Guidance on Implementation
Documentation of data resources should include the following:
What to Document
a) Data provenance- Origin and sources of data (internal systems, external providers, public datasets)
- Data holders, custodians, and users
- Processes applied to data (cleaning, labeling, transformation)
- Storage locations and history
- Training data - used to train the model
- Validation data - used to tune model parameters
- Test data - used for final evaluation (must be kept separate)
- Production data - real-world data the deployed system processes
- Accuracy, completeness, consistency, timeliness
- Validity, uniqueness, integrity
- Representativeness and appropriateness for intended use
- Quality assessment results and acceptance criteria
- Date data was last updated or modified
- Time period covered by the dataset
- Data currency relative to deployment context
- Who labeled the data and labeling methodology
- Quality control measures and inter-annotator agreement
- Error rates and consistency checks
- Purpose for which data is collected and used
- Contractual, legal, or ethical restrictions on use
- Prohibited uses
- Demographic, geographic, or temporal imbalances
- Selection biases in data collection
- Mitigation measures taken and residual risks
- Cleaning, normalisation, feature engineering
- Data augmentation or synthetic data generation
- Preprocessing steps applied
- Retention periods and triggers
- Secure deletion procedures
- Archival strategies for compliance or reproducibility
- Legal basis for data processing (GDPR Article 6)
- Consent mechanisms and data subject rights
- Privacy protections (anonymisation, pseudonymisation)
- Data sharing agreements and IP considerations
- Structured metadata schema (reference ISO/IEC 23751)
- Datasheets or data cards describing datasets
Implementation Steps
Organisations should:
- Create a data inventory - Identify all datasets used across the AI system lifecycle (development, production, monitoring)
- Assign ownership - Designate data owners, custodians, and stewards for each dataset
- Document systematically - Use standardised templates to document each dataset covering the topics above
- Store centrally - Maintain documentation in accessible, version-controlled repositories (data catalogs, metadata management systems)
- Link to impact assessments - Use data documentation to inform AI system impact assessments (Clause 6.1.4)
- Maintain and update - Review and update documentation when data changes or at planned intervals
- Integrate with governance - Align with data governance policies, data protection impact assessments (DPIA), and data quality management processes
Key Considerations
Data quality trade-offs: Perfect data is rare. Document known limitations, mitigation approaches, and residual risks.
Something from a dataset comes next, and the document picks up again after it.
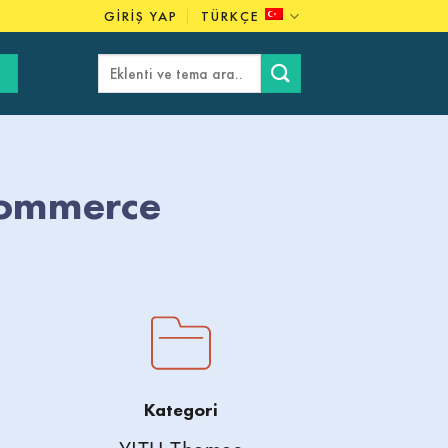
GIRIŞ YAP
TÜRKÇE
Ara:
Commerce
Kategori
Separation of datasets: For machine learning, training, validation, and test data must be kept separate to ensure valid performance evaluation. Mixing these datasets leads to unreliable performance metrics.
Bias assessment: Failing to identify and document bias in training data can lead to discriminatory AI systems. Use demographic analysis and fairness metrics to assess representativeness.
Dynamic data: If using continuous learning (learning from production data), document how production data becomes training data, establish quality monitoring, and address privacy implications.
Data sensitivity: Personal data (PII) requires additional documentation for GDPR/CCPA compliance, including legal basis, consent records, and privacy protection measures.
Provenance tracking: Maintain complete history of data transformations to enable traceability when issues arise and support audit requirements.
If the organisation shares data resource documentation externally, ensure confidential information is not disclosed.
Related Controls
Within ISO/IEC 42001:
- A.4.2 Resource documentation
- A.6.1 Data acquisition
- A.7.4 Quality of data for AI systems
Integration with ISO 27001 (if applicable):
- A.5.9 Inventory of information and other associated assets
- A.5.34 Privacy and protection of PII
Integration with GDPR:
- Article 30: Records of processing activities
- Article 35: Data Protection Impact Assessment (DPIA)